Tuesday, January 30, 2007

Autism and the brain: PSTS and the altruism zone

Functional brain imaging continues to deliver some startling claims.

Follow Me Here...: 01/21/2007 - 01/27/2007

… Researchers at Duke University have shown with functional MRI that the degree of activation of the posterior superior temporal sulcus [PSTS], a brain region activated when people observe others' actions but not perform them themselves, correlated with personality ratings of subjects' degree of altruism…

The capacity to have an interior experience upon watching someone else's behavior similar to the experience of performing that behavior yourself may be a basis of the sense of inherent congruence between others' feelings and thoughts and our own, the ability to have a so-called 'theory of mind', which is an important developmental achievement for humans.
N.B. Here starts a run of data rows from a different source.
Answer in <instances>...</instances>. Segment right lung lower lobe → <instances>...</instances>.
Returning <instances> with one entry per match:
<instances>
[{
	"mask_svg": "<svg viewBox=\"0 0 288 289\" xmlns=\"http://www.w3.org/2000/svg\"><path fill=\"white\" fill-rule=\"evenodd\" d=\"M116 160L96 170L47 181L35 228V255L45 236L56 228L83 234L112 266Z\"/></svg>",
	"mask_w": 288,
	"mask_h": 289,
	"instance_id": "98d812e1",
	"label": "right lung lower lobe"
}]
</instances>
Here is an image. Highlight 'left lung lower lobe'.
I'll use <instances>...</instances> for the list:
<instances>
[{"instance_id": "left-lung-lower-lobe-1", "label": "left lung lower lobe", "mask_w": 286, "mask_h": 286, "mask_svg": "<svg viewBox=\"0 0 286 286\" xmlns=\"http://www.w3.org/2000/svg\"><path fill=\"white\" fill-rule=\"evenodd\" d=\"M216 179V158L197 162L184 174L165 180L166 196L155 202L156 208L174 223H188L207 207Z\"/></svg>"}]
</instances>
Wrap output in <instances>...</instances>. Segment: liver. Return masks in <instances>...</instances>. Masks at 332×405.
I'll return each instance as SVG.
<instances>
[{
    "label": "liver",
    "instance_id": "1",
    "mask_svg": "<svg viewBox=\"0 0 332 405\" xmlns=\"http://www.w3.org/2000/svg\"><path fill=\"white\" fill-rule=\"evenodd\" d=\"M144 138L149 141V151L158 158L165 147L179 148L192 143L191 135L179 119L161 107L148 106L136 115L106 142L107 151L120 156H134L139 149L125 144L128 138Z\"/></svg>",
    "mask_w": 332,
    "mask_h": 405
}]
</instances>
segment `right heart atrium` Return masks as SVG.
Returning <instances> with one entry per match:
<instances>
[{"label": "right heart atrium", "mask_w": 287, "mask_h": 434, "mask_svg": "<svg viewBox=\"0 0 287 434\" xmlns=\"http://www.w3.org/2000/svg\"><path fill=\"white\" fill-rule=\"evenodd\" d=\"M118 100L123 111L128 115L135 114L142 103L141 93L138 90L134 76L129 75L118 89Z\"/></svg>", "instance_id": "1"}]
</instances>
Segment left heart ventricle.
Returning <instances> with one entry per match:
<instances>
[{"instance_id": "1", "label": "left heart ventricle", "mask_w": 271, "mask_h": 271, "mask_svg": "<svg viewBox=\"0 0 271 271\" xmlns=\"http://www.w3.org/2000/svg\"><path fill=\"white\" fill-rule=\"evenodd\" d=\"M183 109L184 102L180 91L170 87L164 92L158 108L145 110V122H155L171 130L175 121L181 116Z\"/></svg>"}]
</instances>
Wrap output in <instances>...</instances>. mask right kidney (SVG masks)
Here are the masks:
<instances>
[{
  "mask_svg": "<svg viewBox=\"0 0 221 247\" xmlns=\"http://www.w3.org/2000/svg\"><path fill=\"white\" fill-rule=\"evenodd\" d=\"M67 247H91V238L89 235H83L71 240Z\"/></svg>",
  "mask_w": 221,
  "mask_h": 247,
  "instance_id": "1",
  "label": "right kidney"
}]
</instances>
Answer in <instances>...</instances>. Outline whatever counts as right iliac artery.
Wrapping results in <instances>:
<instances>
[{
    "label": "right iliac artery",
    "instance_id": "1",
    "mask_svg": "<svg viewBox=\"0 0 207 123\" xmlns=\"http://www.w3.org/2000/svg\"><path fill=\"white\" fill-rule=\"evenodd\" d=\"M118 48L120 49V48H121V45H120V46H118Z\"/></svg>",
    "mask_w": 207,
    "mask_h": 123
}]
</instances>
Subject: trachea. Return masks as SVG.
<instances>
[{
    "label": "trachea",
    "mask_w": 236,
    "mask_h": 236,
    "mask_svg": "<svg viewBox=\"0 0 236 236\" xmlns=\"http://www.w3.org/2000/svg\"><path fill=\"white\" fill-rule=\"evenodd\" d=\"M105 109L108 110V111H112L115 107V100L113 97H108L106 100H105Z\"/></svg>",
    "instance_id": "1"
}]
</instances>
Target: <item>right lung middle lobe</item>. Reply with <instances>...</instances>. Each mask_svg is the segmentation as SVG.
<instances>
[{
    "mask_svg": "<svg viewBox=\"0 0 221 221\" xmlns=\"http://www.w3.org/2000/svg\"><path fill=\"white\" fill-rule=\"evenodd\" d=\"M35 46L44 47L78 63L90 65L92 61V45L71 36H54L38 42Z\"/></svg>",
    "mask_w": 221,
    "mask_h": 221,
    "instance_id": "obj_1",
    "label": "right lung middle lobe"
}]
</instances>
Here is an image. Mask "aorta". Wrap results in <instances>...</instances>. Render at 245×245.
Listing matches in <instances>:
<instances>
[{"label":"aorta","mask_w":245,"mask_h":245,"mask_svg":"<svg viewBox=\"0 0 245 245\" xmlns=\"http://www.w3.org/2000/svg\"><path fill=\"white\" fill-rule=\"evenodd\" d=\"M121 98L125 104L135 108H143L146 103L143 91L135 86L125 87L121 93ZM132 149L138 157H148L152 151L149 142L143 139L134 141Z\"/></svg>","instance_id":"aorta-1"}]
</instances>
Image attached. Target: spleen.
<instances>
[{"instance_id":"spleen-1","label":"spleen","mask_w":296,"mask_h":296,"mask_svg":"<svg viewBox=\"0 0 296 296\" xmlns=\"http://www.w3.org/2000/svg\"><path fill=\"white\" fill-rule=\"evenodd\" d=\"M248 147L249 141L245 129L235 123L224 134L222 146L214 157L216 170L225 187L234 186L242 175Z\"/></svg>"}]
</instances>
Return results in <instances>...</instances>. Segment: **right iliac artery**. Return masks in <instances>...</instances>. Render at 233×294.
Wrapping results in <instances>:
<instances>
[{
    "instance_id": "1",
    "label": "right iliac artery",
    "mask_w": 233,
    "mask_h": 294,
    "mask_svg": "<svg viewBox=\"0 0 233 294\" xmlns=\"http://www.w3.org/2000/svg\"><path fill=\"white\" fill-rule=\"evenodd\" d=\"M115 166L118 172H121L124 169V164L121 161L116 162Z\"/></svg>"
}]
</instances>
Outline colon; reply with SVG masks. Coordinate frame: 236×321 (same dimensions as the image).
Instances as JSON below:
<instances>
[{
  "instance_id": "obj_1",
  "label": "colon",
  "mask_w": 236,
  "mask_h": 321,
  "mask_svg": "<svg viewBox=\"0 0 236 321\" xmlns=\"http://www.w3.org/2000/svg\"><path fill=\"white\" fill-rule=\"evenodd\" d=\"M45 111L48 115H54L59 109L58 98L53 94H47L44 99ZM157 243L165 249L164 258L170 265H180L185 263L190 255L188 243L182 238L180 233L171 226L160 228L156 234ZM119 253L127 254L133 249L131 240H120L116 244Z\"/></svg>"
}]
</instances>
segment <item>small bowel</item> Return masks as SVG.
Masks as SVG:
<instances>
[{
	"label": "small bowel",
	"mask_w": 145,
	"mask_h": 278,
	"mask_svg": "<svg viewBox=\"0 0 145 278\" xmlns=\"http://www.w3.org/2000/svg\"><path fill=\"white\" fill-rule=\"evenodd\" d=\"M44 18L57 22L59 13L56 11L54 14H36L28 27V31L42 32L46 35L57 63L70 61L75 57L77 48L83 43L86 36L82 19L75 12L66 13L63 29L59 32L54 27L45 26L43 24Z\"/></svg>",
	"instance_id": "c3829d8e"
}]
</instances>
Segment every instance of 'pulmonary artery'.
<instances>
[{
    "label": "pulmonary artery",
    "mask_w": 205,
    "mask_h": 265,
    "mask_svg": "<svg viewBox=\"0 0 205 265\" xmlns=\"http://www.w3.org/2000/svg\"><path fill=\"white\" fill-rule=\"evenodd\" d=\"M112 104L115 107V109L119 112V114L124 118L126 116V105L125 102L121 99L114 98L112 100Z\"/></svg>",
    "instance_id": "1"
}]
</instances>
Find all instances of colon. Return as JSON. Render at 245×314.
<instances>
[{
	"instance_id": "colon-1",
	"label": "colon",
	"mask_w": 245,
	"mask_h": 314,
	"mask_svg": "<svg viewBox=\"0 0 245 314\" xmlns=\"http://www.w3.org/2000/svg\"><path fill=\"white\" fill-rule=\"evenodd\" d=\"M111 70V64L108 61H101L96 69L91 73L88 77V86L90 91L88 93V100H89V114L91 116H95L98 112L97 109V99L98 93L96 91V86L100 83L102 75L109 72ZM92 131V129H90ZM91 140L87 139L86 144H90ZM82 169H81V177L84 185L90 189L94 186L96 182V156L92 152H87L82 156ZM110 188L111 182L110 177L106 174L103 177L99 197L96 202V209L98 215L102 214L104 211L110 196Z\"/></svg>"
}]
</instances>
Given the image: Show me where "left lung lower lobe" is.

As suggested in the article, this body of work may help explicate the neural basis for certain conditions, in which I am interested in my work as a clinical psychiatrist, in which the capacity for empathy or mutuality break down, such as antisocial personality disorder or autistic spectrum disorders.

… Two good starting point reviews of the nascent field of social cognitive neuroscience, which is built on these and similar observations and speculations, are these papers by Rebecca Saxe of MIT (Current Opinion in Neurobiology) and the Friths of London (Science). And, while I was browsing related materials, I came upon this paper by Chatterjee (Journal of Medical Ethics), which you might find intriguing if you are interested in this area at all. ...

FMH has some good links to explore. It’s worth remembering that sweeping claims in the neurosciences have a history of being wrong.